Cristo se irguió y respiró frustrado, ya no soportaba el carácter de esa mujer ni mucho menos la forma en la que le hablaba. Bruna era la tía de su difunta esposa, y aunque nunca aprobó a un hacendado como esposo de una jovencita de su alcurnia y clase, vivió allí durante años para asegurarse de que su sobrina, a la que quería como una hija por no haber concebido a la suya propia, fuese tratada y respetada como lo que era, una reina de alta clase.

— Perdónala, querido, últimamente no se soporta ni ella misma — intentó disculparse Caterina, su suegra, a quien le guardaba muchísimo cariño y respeto.

— No puede hablarme así, Caterina, y si no he sobrepasado mis límites y he tomado una decisión en cuanto a su estadía aquí durante estos meses ha sido por ti y mi hija, pero esta situación no puede seguir así — dijo, decidido.

La mujer, desde que supo sobre aquella decisión, se opuso en seguida, nadie mejor que ellas para seguir criando a la niña como a Cecilia le hubiese gustado, pero él era el padre y por lo mismo tenía la última palabra.

— Hablaré con ella, hijo, déjamelo a mí — dijo, acomedida, luego miró a esa muchacha de ojos marrones que se ocultaba tímida en la espalda de un Cristo que parecía tener toda la intención de protegerla.

El hombre asintió y se hizo a un lado, dejando que Galilea se mostrara.

— Bienvenida a esta casa, muchacha, y perdona a mi hermana, ella…

— No se preocupe, no debe ser fácil para nadie — dijo y aceptó la mano cálida de esa mujer que tenía más parecido con la niña que el propio padre.

Caterina tenía buen ojo y gusto, tal como lo tenía su hija, así que no tardó en reconocer la belleza inigualable de esa muchacha y ese cabello… santísimo, jamás había visto un rojo tan precioso, sedoso y natural como ese.

Más tarde, la misma muchacha que se había llevado a Salomé le mostró su habitación, era grande y espaciosa, aunque un poco calurosa pese a las altas ventanas.

— Lo que necesite, puede tocar ese timbre y alguien del servicio vendrá en seguida — le dijo la joven, señalando un pequeño interruptor dorado junto a la cama.

Cuando quedó sola, tomó una ducha larga y luego buscó entre sus pertenencias alguna prenda cómoda y fresca para usar ese día, pues el calor de verdad que era terrible en aquellas fechas.

Caterina prestó atención a como su yerno observaba a esa muchacha mientras desaparecía por las escaleras y notó en seguida que alguna vez así había visto a su hija, lo que no le preocupó, pues él estaba en todo su derecho de rehacer su vida; sin embargo, sabía que ese muchacho era terco y difícil de llevarle el ritmo, a Cecilia le costó años y un poco de sufrimiento, esperaba, por el bien de su nieta, que las cosas se quedaran como estaban y no se complicaran, además, ella se veía bastante joven, se notaba la diferencia como por diez años, y que decir de sus proporciones, Cristo era grande como un roble y esa jovencita dudaba que pasara los cincuenta y cinco kilos.

Suspiró, quizás solo estaba haciéndose una película sin sentido en su cabeza.

Cristo, ansioso como nunca solía serlo, subió las escaleras con la excusa de ponerse al corriente de la rutina de su hija con Galilea, pues debían dejar una que otra cosa clara en cuanto a la educación de la pequeña.

Tocó, sin saber, que la puerta no estaba del todo cerrada, así que cuando se abrió, la descubrió en el centro de la habitación con nada más que una toalla cubriendo sus partes más íntimas.
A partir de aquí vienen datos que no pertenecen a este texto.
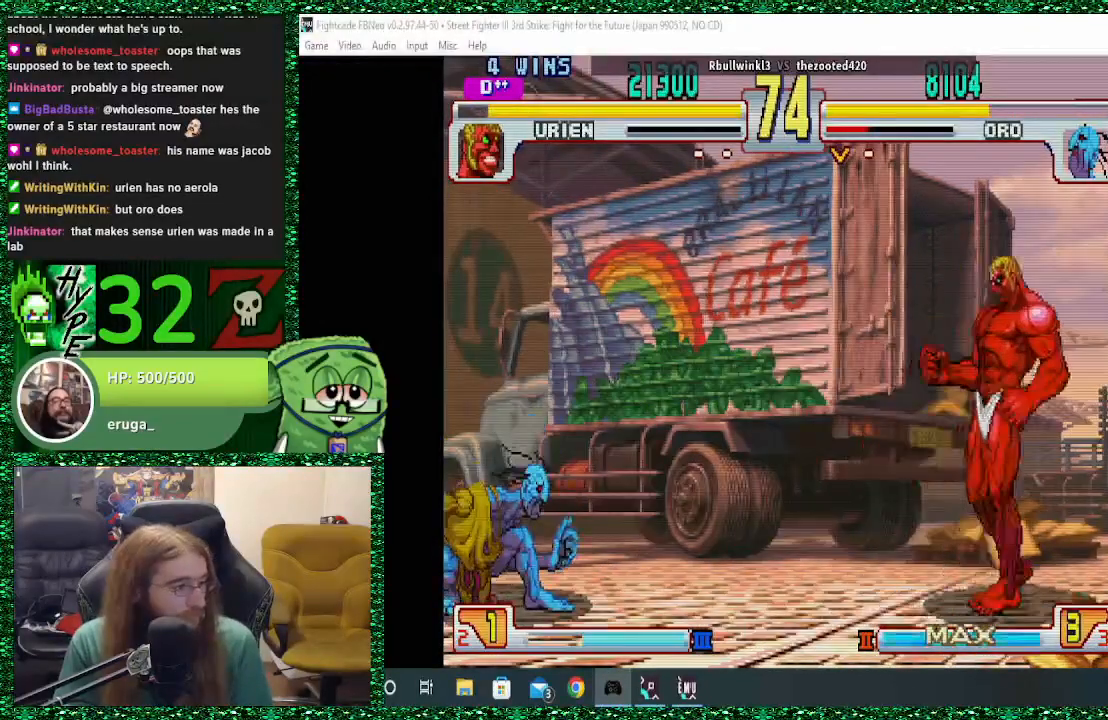
{"buttons": [], "left_stick": "down", "events": [[500, "left_stick", "down"]]}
Indescriptiblemente, algo se incendió dentro de él… y no supo qué, hasta que se miró la entrepierna y se encontró con una erección que no se despertaba hacía ya meses por ninguna otra mujer que no fuese su esposa.

Galilea, al sentirse observada con demasiada insistencia, alzó la vista, y tan asombrada como lo estaba ese hombre por el monstruo que se apretaba contra su cremallera, se irguió torpemente al tiempo que una esquina de la toalla se quedaba prendada al cierre de la maleta y se le caía, dejándola completamente desnuda en frente de unos ojos que amenazaron con comérsela de un solo bocado.